Una delle categorie aristoteliche, intesa come ciò «il cui essere consiste nel comportarsi in un certo modo verso qualcosa». Essa è tuttavia, in quanto presuppone i termini che mette in relazione, la categoria più lontana dalla sostanza. Platone nella sua teoria delle idee aveva esplicitamente sostenuto l’oggettività delle relazione, ma è controverso di che tipo di esistenza esse godessero. Secondo Aristotele è escluso che le sostanze prime possano mai essere relazione, ed è problematico attribuire questa caratteristica alle sostanze seconde. L’ammissione, peraltro, da parte di Aristotele di altri tipi di relazione, per es., di quelle legate al concetto di potenza, prospetta come plausibile una loro realtà. Gli stessi problemi si ritrovano in Plotino, in cui si tenta una conciliazione tra teoria aristotelica delle relazione e dottrina platonica delle idee. Questa problematica fondamentale sarà successivamente sviluppata ancora in chiave metafisica nel pensiero medievale, e in chiave gnoseologica, poi, nel pensiero moderno: realtà cioè della relazione rispetto ai suoi termini e oggettività della stessa. La speculazione medievale riprende gli spunti aristotelici, distinguendo tra relazione reali e relazione come enti di ragione.

Nell’ambito dell’empirismo, J. Locke concepì la relazione come idea complessa e innanzitutto quindi come soggettiva, mentre ipotetica rimane una conformità reale dei suoi referenti. D. Hume sostenne l’assoluta soggettività delle relazione, negando quindi loro necessità oggettiva e universalità. I. Kant affermò invece la validità oggettiva delle relazione, intendendole come categorie o forme secondo le quali l’intelletto opera a priori la sintesi in virtù della quale il molteplice, intuitivamente dato, è unificato in oggetti. La realtà delle relazione fu di nuovo messa in questione dal neoidealismo di F.H. Bradley, che attribuì a tutta la realtà natura relazionale, considerandola per questo mera apparenza.

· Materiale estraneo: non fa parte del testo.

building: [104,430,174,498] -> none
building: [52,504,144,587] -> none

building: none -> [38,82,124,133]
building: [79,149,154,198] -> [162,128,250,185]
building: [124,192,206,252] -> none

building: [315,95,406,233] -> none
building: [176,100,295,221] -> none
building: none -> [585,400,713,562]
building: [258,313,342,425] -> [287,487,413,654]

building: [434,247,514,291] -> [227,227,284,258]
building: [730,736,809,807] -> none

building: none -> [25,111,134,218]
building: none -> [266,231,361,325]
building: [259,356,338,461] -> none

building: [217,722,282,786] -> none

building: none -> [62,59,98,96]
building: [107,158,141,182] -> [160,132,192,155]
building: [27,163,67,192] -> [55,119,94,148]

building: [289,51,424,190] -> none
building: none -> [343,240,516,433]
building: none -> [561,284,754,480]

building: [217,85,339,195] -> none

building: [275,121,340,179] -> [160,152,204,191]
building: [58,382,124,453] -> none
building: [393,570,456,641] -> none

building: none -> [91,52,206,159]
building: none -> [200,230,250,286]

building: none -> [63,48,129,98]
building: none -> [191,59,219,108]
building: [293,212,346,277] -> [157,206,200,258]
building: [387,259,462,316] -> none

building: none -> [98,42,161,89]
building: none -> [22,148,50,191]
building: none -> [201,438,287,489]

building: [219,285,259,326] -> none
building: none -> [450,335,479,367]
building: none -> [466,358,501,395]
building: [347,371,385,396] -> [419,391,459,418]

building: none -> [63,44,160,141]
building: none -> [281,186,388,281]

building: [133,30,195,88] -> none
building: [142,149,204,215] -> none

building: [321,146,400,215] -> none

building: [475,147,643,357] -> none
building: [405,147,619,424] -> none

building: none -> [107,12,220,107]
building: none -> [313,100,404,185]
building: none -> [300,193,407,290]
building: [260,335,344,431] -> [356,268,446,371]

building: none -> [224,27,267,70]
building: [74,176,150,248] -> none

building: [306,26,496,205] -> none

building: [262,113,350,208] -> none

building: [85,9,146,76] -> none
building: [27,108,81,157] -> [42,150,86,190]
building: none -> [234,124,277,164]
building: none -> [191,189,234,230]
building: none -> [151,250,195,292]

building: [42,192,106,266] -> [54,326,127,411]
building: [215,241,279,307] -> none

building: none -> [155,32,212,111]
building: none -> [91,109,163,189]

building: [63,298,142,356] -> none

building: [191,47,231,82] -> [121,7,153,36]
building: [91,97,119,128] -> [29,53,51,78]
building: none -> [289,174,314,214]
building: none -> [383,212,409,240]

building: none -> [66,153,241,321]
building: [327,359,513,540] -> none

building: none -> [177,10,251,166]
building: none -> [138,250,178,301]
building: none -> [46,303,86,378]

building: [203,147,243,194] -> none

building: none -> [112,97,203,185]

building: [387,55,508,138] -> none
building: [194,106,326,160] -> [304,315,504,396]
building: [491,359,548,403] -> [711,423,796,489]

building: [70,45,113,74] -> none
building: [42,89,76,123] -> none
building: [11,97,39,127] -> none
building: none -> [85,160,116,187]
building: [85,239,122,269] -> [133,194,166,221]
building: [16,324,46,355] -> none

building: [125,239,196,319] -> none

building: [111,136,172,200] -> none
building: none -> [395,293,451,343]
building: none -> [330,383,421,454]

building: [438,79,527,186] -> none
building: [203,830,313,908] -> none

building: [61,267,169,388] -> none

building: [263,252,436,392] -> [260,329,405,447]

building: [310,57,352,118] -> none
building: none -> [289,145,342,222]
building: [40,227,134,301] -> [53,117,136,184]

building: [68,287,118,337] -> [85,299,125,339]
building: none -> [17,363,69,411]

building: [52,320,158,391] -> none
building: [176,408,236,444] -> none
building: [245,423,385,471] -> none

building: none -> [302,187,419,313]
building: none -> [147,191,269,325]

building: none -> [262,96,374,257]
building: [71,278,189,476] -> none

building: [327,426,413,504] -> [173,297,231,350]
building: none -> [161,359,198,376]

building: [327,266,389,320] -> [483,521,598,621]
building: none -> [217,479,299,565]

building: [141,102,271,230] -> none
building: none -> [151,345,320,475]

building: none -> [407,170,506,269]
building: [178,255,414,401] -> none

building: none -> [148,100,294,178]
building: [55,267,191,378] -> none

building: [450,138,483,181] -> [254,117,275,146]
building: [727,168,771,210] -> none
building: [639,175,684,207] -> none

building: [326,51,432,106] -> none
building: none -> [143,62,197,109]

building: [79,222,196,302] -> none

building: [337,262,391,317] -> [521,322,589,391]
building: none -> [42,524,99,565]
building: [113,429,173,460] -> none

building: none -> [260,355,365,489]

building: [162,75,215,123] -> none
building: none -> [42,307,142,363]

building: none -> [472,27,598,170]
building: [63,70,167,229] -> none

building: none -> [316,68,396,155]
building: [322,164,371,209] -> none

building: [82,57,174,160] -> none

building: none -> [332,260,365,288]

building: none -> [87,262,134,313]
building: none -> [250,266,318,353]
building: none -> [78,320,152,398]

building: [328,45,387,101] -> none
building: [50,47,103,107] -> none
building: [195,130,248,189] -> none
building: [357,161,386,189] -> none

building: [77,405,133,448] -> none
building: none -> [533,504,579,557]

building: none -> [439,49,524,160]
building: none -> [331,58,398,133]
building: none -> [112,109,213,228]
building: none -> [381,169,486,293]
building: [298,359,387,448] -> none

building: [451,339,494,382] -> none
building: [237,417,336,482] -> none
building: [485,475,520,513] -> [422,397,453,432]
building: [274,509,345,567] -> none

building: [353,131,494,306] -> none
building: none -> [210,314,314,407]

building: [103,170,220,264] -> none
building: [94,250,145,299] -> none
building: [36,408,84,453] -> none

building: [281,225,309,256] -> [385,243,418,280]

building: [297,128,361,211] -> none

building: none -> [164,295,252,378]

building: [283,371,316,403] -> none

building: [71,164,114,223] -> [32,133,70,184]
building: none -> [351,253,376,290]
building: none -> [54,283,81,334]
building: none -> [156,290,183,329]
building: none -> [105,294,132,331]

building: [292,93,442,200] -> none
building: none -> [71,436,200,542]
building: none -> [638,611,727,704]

Nella filosofia della matematica e nella logica ottocentesca il concetto di relazione fu utilizzato per l’elaborazione di una teoria dell’influenza in grado di superare l’ambito della sillogistica aristotelica, limitata alle proposizioni soggetto-predicato. Sviluppata tecnicamente sia da E. Schröder sia da C. Peirce, la nozione di relazione fu largamente utilizzata da B. Russell e A.N. Whitehead.